### Task goal:
Take every line containing "casing" from the material and copy it.

### Data shown:
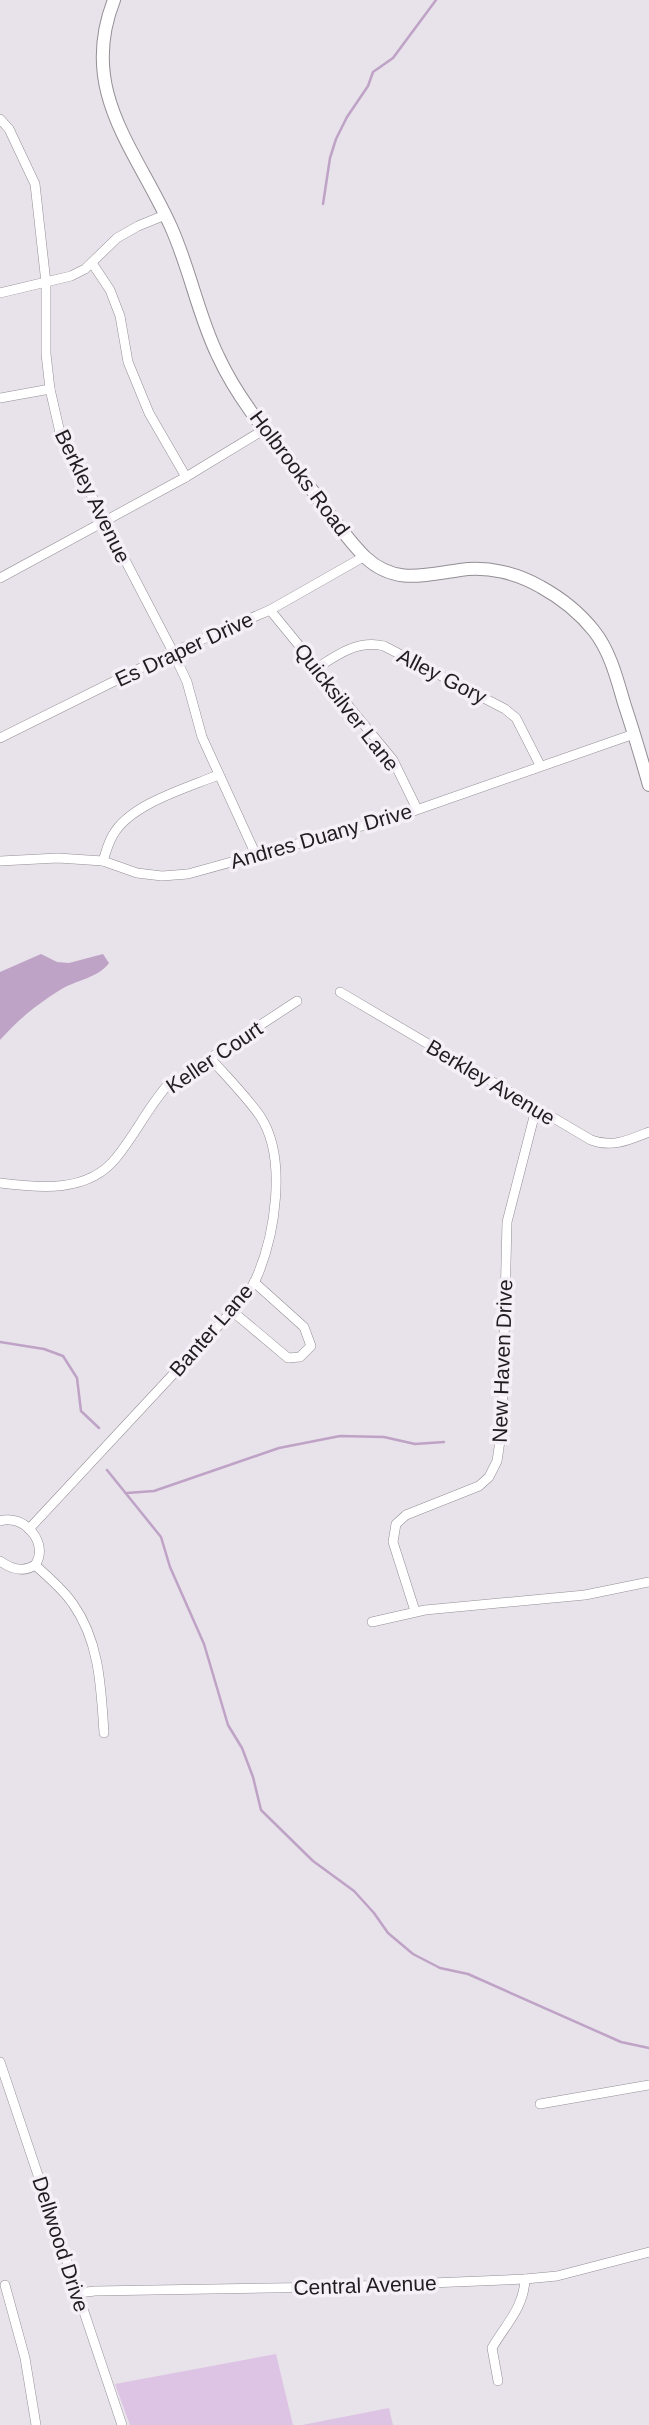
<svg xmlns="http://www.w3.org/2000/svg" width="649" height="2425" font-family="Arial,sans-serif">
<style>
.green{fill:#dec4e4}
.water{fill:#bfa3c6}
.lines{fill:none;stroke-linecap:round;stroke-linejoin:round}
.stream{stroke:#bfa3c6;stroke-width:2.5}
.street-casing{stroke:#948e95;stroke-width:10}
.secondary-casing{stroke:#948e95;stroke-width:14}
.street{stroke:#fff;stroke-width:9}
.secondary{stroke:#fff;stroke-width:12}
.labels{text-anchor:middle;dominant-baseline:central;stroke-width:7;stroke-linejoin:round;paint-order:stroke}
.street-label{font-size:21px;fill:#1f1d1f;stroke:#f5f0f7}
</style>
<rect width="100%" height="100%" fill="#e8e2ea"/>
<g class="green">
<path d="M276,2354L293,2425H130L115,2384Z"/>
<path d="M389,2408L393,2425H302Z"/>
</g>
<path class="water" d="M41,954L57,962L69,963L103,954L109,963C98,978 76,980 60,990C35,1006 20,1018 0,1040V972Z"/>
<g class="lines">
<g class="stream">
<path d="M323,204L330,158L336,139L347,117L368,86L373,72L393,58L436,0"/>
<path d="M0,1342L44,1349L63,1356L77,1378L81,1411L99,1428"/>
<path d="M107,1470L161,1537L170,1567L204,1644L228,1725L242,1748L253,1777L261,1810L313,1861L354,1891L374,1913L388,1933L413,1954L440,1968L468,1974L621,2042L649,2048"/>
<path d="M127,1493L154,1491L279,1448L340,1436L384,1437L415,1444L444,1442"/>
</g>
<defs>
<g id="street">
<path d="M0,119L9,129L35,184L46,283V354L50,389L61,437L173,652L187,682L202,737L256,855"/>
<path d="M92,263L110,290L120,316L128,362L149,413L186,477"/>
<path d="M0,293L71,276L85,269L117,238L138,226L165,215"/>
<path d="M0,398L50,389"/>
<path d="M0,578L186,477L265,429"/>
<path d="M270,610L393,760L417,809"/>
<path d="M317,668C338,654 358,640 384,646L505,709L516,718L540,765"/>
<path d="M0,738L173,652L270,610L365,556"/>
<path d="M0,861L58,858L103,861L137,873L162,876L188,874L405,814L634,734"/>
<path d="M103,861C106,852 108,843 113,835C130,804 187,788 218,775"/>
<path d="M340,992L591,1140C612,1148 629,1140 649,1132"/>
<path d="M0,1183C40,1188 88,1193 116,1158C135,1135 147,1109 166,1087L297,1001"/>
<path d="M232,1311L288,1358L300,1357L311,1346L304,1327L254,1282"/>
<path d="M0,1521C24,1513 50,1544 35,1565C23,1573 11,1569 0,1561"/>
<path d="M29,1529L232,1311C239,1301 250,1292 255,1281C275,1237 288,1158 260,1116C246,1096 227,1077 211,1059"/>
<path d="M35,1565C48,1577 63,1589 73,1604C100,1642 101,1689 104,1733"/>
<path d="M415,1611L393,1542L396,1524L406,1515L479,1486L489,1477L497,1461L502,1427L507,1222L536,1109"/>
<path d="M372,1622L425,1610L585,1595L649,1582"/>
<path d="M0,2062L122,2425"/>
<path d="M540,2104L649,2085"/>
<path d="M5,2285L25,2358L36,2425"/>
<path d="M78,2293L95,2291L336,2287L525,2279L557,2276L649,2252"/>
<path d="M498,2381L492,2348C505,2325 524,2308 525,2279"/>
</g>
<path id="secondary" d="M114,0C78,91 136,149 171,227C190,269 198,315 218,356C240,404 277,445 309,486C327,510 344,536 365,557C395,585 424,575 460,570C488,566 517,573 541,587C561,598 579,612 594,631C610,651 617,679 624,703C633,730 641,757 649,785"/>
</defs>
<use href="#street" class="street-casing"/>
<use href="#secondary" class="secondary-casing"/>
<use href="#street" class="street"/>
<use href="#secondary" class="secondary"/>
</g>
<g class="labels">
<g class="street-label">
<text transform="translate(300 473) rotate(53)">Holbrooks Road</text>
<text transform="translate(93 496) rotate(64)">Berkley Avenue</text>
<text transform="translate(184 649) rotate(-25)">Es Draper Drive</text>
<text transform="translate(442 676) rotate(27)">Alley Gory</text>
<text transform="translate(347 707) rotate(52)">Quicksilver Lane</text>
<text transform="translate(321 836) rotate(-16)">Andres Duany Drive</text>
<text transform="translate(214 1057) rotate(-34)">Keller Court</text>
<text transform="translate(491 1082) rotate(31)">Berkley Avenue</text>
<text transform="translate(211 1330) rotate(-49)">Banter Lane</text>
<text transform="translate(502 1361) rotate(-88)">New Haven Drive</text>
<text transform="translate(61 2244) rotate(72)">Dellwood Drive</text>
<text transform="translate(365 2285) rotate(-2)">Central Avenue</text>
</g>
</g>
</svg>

### Solution for this exercise:
.street-casing{stroke:#948e95;stroke-width:10}
.secondary-casing{stroke:#948e95;stroke-width:14}
<use href="#street" class="street-casing"/>
<use href="#secondary" class="secondary-casing"/>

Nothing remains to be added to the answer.